Delete the cluster and clean resources

After you have successfully tested creating a SageMaker HyperPod cluster, it continues running in the InService state until you delete the cluster. We recommend that you delete any clusters created using on-demand SageMaker instances when not in use to avoid incurring continued service charges based on on-demand pricing. In this tutorial, you have created a cluster that consists of two instance groups. One of them uses a C5 instance, so make sure you delete the cluster by following the instructions at Delete a SageMaker HyperPod cluster.
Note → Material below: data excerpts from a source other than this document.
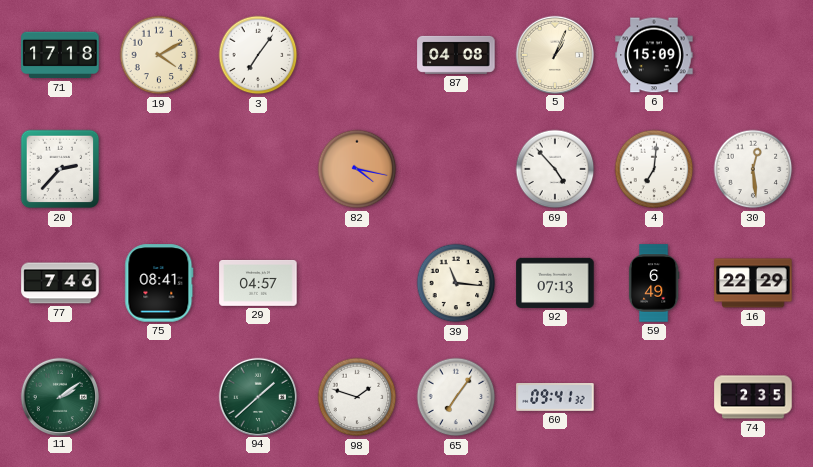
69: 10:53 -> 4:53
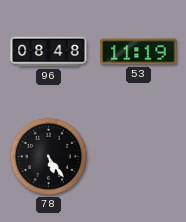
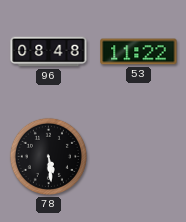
53: 11:19 -> 11:22
78: 5:24 -> 5:29
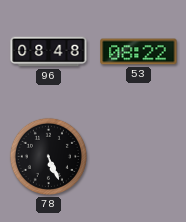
53: 11:22 -> 08:22
78: 5:29 -> 5:26
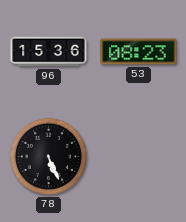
96: 08:48 -> 15:36
53: 08:22 -> 08:23
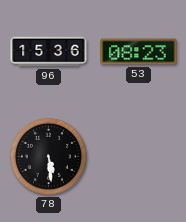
78: 5:26 -> 5:29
However, if you have created a cluster with reserved compute capacity, the status of the clusters does not affect service billing.

To clean up the lifecycle scripts from the S3 bucket used for this tutorial, go to the S3 bucket you used during cluster creation and remove the files entirely.

If you have tested running any workloads on the cluster, make sure if you have uploaded any data or if your job saved any artifacts to different S3 buckets or file system services such as Amazon FSx for Lustre and Amazon Elastic File System. To prevent any incurring charges, delete all artifacts and data from the storage or file system.